The demolitions are likely to further inflame sectarian tensions in the island kingdom, the home of the US Navy’s 5th Fleet.

Hundreds of protesters, activists and Shia doctors and lawyers have been detained since February when protests began. Dozens have been convicted of anti-state crimes in a special security tribunal.

Saudi Arabia has been rotating some of its troops in Bahrain, the Bahraini state news agency BNA said on Saturday, following reports more Saudi troops may have been sent to quell the unrest in the Gulf state.

Security forces from Saudi Arabia and the United Arab Emirates were sent into Bahrain in mid-March to help clear the streets of protesters.

The troops were part of a Peninsula Shield force set up by Gulf Arab states for their mutual defence.

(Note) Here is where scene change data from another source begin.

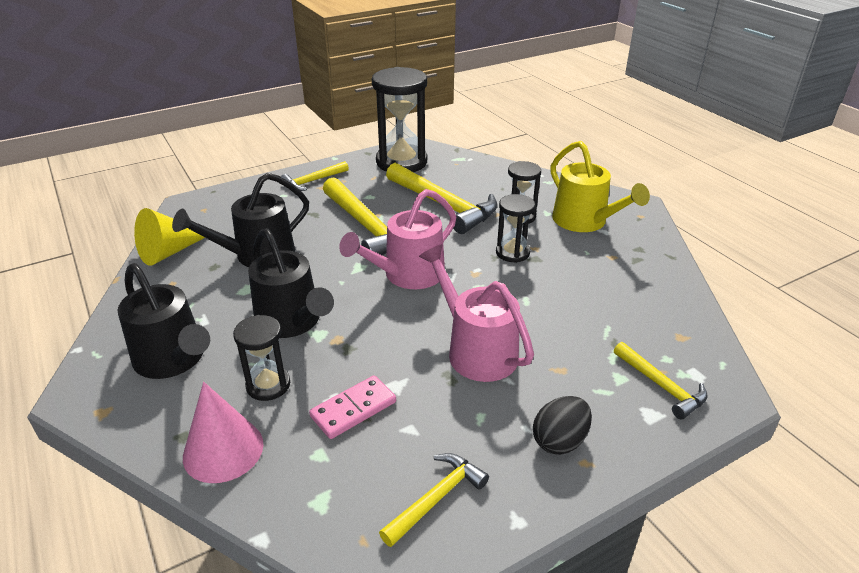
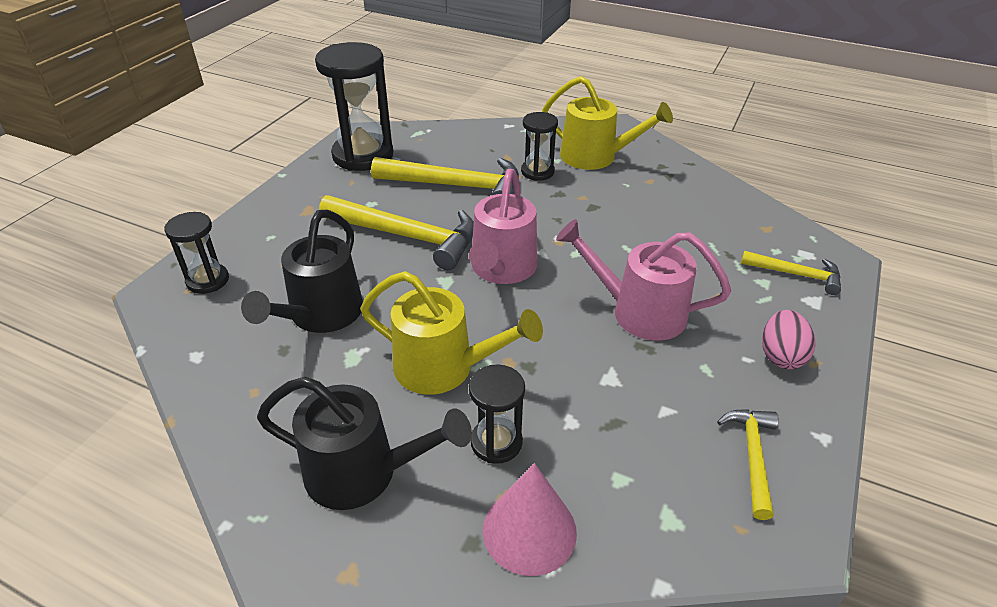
camera: 35 degrees left, 5 degrees up
(169, 252) = (205, 357): yellow cone -> none
(292, 322) = (445, 368): black watering can -> yellow watering can
(313, 181) = (288, 209): yellow hammer -> none
(353, 409) = (601, 420): pink domino -> none
(512, 253) = (569, 209): black hourglass -> black hourglass (208, 280)
(559, 441) = (781, 356): black egg -> pink egg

“The Peninsula Shield forces present in Bahrain reposition certain military units … as part of a routine operation,” BNA quoted a Bahraini defence official as saying.

A witness saw no troop movements on Saturday evening on a causeway joining Saudi Arabia to neighbouring Bahrain, and a Bahraini opposition spokesman declined to comment on the report of a possible deployment of fresh forces.

On Friday, tens of thousands of people rallied in support of Bahrain’s largest Shia opposition group after it pulled out of government-led national reform talks earlier this week.